> **Exercise passage**
= Beginning of Section =

Kyle: That makes me think, how do you decide what's next?

Cap: It's random, lol? It’s something that when we started we sat down, and we made a list of everything we could think of that might be something we should patternize, and obviously we didn't get everything.The list is very long to start with. So we prioritized it. Some based on total usage; headers rose to the top. Tables is the other thing we’re working on right now, and that's because it is used everywhere. But really it's like, ‘What's the most fun and high impact thing you could do and let's do that.’ What I think is nice about this being a club, and not an actual team is, there are no company objectives attached to us. Like we can do whatever we want, it only works if people want to do it and want to be a part of it. That’s really nice.

Kyle: Chex, how do you think about a design systems team and something like a Pattern Club working together?

Chex: When there is something like the Pattern Club, things can evolve in a different way. I do think where there is a design systems team, there should also be something like a Pattern Club. In some places I've seen it as a council of some kind of people from across the company to interact with the design systems team. I think something like this, whether it's formal or not, needs to exist in parallel to a design systems team.

Andrea: I was just gonna add to that. I'm super excited, now that the headers are out there. Seeing how the rest of the design team contributes and gives feedback. It can be challenging to get others to implement this in their current work if they weren’t involved. But now that it’s in the wild, they’re trying it and giving feedback.

Kyle: Any tips or advice to other design teams that may be in similar situations?

Andrea: Something I've seen a lot more of lately is just doing audits. If you're working on something, go in the product and do an audit. See if there's existing patterns that we can either improve or use.That's been really helpful.

= End of Section =

> **Source material**
= Beginning of Section =

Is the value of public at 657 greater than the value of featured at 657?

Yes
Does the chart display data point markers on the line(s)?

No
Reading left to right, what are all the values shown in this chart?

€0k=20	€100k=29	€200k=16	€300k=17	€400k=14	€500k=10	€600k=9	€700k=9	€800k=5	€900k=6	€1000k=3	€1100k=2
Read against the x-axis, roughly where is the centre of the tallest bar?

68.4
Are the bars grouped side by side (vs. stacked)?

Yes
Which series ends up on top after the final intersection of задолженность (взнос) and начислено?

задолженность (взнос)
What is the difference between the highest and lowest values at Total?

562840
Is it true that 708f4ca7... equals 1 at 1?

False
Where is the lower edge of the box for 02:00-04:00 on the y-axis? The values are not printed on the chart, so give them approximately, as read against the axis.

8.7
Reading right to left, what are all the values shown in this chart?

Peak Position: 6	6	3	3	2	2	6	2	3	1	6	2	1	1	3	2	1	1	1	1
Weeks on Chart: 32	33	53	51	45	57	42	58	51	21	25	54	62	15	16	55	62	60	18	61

= End of Section =

> **Task item**
State whether each statement agrees with the interview, answering yes or no and quoting the interview's words that decide it.
1. Headers were given priority partly because of how much they are used.
2. The Pattern Club has company objectives attached to it.
3. Chex thinks something like a Pattern Club should replace a design systems team.

> **Written solution**
1. Yes: "Some based on total usage; headers rose to the top."
2. No: "there are no company objectives attached to us."
3. No: "needs to exist in parallel to a design systems team."